EXCERPTED RECORDS
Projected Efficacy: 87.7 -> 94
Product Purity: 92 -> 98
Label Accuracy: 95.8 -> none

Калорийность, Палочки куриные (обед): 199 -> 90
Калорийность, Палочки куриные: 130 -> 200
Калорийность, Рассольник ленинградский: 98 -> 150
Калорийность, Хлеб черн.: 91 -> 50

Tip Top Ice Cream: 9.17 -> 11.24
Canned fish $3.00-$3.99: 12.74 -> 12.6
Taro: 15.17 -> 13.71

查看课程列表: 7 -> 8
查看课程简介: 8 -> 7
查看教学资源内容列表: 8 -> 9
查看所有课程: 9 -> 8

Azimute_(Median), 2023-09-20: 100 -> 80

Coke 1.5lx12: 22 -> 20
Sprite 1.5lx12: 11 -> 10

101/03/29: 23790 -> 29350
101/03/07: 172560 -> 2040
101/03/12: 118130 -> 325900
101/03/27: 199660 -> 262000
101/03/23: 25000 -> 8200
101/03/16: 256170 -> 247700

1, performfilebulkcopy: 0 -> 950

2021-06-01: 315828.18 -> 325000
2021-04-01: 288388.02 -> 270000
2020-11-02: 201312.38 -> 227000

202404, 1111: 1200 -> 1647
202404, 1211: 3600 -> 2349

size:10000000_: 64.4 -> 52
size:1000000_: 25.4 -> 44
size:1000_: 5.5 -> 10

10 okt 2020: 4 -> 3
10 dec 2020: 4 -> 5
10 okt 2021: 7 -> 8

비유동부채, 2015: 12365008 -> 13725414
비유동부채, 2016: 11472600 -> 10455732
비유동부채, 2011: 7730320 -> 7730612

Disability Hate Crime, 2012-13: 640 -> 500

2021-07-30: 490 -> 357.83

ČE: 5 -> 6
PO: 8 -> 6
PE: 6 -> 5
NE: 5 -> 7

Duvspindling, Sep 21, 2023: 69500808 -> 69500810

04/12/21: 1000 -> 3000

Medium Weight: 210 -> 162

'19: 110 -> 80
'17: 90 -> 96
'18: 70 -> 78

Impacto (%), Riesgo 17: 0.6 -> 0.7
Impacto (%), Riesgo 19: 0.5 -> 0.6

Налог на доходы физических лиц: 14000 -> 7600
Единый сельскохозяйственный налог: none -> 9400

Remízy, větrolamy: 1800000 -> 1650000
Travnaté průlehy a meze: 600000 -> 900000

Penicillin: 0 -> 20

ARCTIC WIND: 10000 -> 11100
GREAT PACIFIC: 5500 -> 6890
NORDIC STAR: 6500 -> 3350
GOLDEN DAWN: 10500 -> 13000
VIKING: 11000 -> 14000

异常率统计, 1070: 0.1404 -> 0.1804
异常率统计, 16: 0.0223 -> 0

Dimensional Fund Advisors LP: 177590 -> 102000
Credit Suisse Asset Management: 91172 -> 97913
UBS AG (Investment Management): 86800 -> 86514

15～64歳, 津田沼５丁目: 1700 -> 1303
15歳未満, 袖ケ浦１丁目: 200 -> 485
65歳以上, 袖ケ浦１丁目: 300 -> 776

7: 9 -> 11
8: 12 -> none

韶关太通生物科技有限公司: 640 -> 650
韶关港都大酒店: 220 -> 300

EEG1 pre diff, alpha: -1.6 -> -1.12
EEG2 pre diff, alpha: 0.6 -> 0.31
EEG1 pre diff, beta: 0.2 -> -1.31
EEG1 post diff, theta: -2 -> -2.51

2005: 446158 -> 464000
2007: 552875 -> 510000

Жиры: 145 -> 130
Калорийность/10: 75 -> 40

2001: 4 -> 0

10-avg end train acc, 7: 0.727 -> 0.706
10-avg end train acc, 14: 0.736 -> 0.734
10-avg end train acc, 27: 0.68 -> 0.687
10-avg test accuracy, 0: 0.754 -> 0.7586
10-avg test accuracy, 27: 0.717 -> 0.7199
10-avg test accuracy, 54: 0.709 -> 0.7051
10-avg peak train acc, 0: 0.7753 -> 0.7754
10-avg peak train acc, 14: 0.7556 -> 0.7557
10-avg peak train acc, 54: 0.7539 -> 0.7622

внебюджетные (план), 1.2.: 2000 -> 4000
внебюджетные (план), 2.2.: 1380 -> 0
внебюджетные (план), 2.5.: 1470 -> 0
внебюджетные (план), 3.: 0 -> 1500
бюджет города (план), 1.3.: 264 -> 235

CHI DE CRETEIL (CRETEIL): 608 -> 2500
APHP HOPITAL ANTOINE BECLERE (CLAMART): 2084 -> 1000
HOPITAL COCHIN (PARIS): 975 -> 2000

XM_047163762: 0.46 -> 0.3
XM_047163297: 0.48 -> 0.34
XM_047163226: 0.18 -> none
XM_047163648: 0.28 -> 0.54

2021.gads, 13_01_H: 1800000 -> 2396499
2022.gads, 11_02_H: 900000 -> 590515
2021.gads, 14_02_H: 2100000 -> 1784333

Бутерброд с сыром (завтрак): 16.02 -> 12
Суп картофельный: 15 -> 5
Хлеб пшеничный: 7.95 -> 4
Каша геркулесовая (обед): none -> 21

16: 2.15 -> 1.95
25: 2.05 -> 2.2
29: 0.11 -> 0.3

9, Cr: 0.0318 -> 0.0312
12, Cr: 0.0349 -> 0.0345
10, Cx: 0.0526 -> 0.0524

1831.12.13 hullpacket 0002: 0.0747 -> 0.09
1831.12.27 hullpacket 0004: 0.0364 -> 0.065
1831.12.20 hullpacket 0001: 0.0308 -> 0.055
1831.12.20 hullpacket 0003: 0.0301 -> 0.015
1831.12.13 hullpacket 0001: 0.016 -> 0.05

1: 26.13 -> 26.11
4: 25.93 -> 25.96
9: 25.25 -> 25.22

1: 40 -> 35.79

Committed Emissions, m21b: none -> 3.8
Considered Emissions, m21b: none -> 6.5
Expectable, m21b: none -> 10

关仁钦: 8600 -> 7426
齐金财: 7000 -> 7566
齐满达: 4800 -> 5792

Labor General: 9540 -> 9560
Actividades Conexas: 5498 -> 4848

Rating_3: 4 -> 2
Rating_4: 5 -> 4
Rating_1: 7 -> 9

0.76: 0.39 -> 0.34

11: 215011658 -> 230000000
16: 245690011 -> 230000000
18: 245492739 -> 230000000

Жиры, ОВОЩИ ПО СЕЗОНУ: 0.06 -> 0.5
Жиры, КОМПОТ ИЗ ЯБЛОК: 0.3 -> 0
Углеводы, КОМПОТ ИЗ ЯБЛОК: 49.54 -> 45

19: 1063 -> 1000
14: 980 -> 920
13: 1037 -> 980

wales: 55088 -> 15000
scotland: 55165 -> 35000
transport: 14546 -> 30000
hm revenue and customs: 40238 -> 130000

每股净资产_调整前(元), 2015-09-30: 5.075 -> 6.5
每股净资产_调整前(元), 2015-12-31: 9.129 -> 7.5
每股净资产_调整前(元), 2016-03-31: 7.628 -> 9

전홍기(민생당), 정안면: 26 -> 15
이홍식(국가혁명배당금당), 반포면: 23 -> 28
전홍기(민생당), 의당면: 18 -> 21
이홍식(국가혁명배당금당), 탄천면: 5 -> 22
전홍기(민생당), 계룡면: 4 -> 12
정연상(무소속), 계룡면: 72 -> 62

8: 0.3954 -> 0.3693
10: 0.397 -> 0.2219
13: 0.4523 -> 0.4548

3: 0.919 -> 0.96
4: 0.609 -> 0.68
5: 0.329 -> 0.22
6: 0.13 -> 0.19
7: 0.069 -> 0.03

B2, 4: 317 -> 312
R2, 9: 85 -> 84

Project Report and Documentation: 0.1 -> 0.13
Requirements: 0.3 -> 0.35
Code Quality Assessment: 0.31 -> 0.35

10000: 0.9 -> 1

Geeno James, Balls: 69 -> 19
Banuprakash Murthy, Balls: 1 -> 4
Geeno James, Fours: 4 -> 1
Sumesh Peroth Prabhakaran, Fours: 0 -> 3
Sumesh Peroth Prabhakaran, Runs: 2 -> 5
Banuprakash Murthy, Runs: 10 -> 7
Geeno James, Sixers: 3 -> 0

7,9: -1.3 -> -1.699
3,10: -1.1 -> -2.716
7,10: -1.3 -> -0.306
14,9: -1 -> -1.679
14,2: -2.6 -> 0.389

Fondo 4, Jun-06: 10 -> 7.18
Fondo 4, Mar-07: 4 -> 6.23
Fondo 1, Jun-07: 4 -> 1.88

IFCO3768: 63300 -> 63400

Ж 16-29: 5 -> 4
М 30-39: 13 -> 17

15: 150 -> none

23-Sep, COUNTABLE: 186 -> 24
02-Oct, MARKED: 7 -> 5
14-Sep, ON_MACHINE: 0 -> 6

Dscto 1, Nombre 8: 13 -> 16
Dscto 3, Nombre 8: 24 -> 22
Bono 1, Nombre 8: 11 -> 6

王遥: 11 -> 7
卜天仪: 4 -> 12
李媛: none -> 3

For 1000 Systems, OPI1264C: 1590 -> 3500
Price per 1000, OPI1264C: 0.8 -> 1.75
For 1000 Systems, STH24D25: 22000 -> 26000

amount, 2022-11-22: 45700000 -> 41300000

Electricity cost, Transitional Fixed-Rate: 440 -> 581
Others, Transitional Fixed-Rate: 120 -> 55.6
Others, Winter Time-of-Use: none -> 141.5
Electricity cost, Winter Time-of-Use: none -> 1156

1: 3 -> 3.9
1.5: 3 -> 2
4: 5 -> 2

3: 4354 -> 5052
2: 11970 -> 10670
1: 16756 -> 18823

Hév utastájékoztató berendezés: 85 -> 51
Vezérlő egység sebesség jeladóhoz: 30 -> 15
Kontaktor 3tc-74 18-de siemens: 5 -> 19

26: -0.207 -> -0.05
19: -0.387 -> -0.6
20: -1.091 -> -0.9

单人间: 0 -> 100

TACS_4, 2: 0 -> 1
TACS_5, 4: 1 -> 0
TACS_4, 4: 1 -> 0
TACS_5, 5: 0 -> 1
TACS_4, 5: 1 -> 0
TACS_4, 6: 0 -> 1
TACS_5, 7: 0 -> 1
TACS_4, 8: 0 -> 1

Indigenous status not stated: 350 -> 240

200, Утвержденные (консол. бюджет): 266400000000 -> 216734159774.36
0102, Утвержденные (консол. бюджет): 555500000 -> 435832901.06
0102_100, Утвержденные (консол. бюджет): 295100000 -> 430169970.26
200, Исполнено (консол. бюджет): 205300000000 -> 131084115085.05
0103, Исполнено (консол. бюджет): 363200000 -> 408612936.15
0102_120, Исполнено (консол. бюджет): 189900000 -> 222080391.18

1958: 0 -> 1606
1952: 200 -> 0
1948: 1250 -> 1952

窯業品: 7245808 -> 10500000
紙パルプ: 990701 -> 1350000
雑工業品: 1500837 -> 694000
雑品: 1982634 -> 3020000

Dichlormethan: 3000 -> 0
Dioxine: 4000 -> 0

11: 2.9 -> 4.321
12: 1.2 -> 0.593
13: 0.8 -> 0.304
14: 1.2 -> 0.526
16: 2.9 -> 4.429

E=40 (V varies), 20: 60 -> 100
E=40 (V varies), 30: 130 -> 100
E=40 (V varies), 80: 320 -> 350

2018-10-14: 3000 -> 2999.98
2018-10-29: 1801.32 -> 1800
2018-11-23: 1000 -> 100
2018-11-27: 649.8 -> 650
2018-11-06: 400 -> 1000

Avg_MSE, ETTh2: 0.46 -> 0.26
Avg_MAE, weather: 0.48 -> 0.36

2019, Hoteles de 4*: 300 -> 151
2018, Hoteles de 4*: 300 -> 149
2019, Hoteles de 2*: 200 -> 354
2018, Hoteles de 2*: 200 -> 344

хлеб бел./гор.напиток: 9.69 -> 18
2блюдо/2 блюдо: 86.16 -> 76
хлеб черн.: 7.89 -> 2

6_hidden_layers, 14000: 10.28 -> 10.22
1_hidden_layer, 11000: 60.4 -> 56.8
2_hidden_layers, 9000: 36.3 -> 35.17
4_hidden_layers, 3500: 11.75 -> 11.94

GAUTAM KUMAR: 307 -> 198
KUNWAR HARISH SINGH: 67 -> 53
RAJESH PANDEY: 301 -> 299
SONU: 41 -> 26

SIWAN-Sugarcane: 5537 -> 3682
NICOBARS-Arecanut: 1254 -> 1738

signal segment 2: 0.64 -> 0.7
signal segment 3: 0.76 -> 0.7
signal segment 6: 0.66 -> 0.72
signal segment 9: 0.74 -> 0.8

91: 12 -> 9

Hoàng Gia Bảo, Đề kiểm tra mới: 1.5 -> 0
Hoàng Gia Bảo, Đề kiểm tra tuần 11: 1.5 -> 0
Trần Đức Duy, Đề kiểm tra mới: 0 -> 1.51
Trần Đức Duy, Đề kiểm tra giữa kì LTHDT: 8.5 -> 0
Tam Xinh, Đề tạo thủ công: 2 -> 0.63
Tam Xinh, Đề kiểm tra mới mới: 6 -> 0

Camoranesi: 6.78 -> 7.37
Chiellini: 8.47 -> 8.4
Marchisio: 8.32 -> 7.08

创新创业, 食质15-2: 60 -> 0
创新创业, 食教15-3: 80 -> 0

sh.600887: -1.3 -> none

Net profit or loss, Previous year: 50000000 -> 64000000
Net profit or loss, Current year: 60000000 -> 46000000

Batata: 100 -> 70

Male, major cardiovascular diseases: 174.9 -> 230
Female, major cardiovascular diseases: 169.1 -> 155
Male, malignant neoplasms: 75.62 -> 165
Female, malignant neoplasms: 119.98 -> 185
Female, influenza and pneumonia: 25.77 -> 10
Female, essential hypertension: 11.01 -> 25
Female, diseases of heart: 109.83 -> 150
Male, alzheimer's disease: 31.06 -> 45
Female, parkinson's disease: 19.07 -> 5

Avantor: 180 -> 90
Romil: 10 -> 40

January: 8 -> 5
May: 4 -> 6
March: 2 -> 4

THE PROBLEM
Above are the records. Copy the lines beginning at the one that has "26: -0.207 -> -0.05" and ending with the one that has "0103, Исполнено (консол.", unchanged.

EXERCISE SOLUTION
26: -0.207 -> -0.05
19: -0.387 -> -0.6
20: -1.091 -> -0.9

单人间: 0 -> 100

TACS_4, 2: 0 -> 1
TACS_5, 4: 1 -> 0
TACS_4, 4: 1 -> 0
TACS_5, 5: 0 -> 1
TACS_4, 5: 1 -> 0
TACS_4, 6: 0 -> 1
TACS_5, 7: 0 -> 1
TACS_4, 8: 0 -> 1

Indigenous status not stated: 350 -> 240

200, Утвержденные (консол. бюджет): 266400000000 -> 216734159774.36
0102, Утвержденные (консол. бюджет): 555500000 -> 435832901.06
0102_100, Утвержденные (консол. бюджет): 295100000 -> 430169970.26
200, Исполнено (консол. бюджет): 205300000000 -> 131084115085.05
0103, Исполнено (консол. бюджет): 363200000 -> 408612936.15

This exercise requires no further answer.